[Saved data entries]
=== Begin Enclosure ===

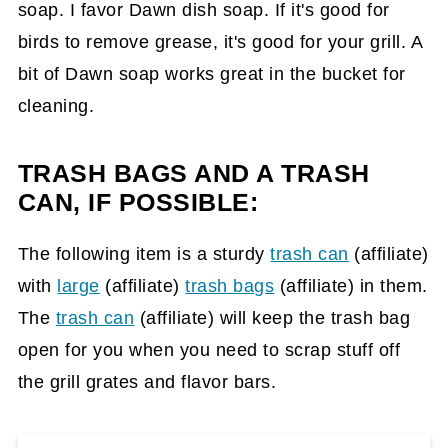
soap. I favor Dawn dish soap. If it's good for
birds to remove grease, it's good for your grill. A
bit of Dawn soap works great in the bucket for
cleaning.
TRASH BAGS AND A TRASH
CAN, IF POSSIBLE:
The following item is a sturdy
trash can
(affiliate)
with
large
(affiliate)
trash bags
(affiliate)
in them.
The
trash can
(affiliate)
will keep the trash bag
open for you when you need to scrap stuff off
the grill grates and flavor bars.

=== End Enclosure ===

### Requirement
Could you transcribe every entry exactly, leaving out the pictures?

### Output of the exercise
soap. I favor Dawn dish soap. If it's good for
birds to remove grease, it's good for your grill. A
bit of Dawn soap works great in the bucket for
cleaning.
TRASH BAGS AND A TRASH
CAN, IF POSSIBLE:
The following item is a sturdy
trash can
(affiliate)
with
large
(affiliate)
trash bags
(affiliate)
in them.
The
trash can
(affiliate)
will keep the trash bag
open for you when you need to scrap stuff off
the grill grates and flavor bars.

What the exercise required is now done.